- [Enunciado] Reescreva o trecho do texto sobre os "integrados" entre "A solidão desse" e "entidades culturais/sociais pré-existentes.", inclusive, trocando "máscara" por "fachada".

- [Texto para análise]
§
Os 'integrados' aqueles a quem Jung fundiu com seus papéis sociais, são o extremo oposto. Sua necessidade de serem aceitos pelo grupo é tamanha que passam a ser 'mais realistas que o rei'. Colocam a máscara social na face de tal maneira que não mais conseguem retirá-la para dormir. Lembram muito a piada sobre aquele ex-presidente que logo depois de empossado, sentindo-se um semideus, foi deitar-se com a faixa presidencial. A mulher espantada com tal gesto exclamou: “Meu Deus!” Ao que ele responde: “Tudo bem, enquanto estamos sozinhos aqui pode me chamar só de Fernando”.

A solidão desse segundo grupo, bem mais numeroso, acontece porque as ligações que estabelecem são com a sua máscara, o seu papel. Ou seja, suas relações quando existem, acontecem numa superfície, que embora não seja de todo falsa, porém está longe de representar o sujeito na sua essência. O Tim Maia, numa entrevista, contou que uma vez foi transar com uma fã. No auge do sexo ela gritava: “Estou transando com o 1º lugar na Billboard” (parada de sucessos americana). Essas pessoas muitas vezes se sentem como se fossem apenas médiuns, veículos para a manifestação de entidades culturais/sociais pré-existentes.
§
Itens de um conjunto de dados
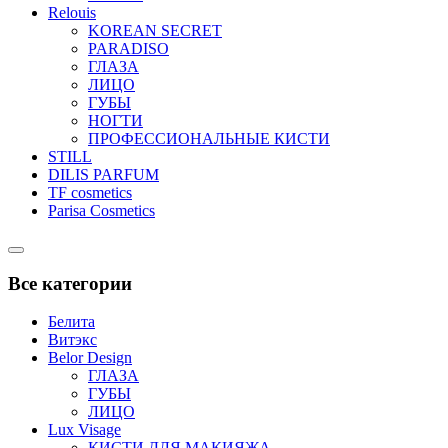
Relouis
KOREAN SECRET
PARADISO
ГЛАЗА
ЛИЦО
ГУБЫ
НОГТИ
ПРОФЕССИОНАЛЬНЫЕ КИСТИ
STILL
DILIS PARFUM
TF cosmetics
Parisa Cosmetics
Catalog
Menu
Все категории
Белита
Витэкс
Belor Design
ГЛАЗА
ГУБЫ
ЛИЦО
Lux Visage
КИСТИ ДЛЯ МАКИЯЖА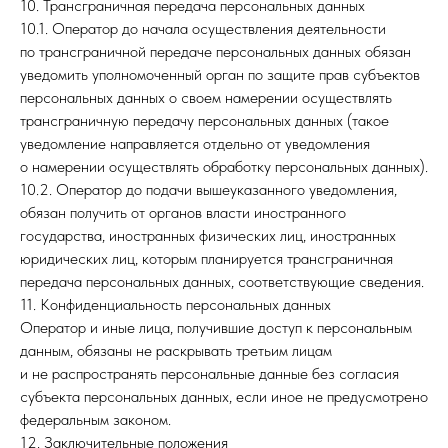
10. Трансграничная передача персональных данных
10.1. Оператор до начала осуществления деятельности
по трансграничной передаче персональных данных обязан
уведомить уполномоченный орган по защите прав субъектов
персональных данных о своем намерении осуществлять
трансграничную передачу персональных данных (такое
уведомление направляется отдельно от уведомления
о намерении осуществлять обработку персональных данных).
10.2. Оператор до подачи вышеуказанного уведомления,
обязан получить от органов власти иностранного
государства, иностранных физических лиц, иностранных
юридических лиц, которым планируется трансграничная
передача персональных данных, соответствующие сведения.
11. Конфиденциальность персональных данных
Оператор и иные лица, получившие доступ к персональным
данным, обязаны не раскрывать третьим лицам
и не распространять персональные данные без согласия
субъекта персональных данных, если иное не предусмотрено
федеральным законом.
12. Заключительные положения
§
- [Resposta]
A solidão desse segundo grupo, bem mais numeroso, acontece porque as ligações que estabelecem são com a sua fachada, o seu papel. Ou seja, suas relações quando existem, acontecem numa superfície, que embora não seja de todo falsa, porém está longe de representar o sujeito na sua essência. O Tim Maia, numa entrevista, contou que uma vez foi transar com uma fã. No auge do sexo ela gritava: “Estou transando com o 1º lugar na Billboard” (parada de sucessos americana). Essas pessoas muitas vezes se sentem como se fossem apenas médiuns, veículos para a manifestação de entidades culturais/sociais pré-existentes.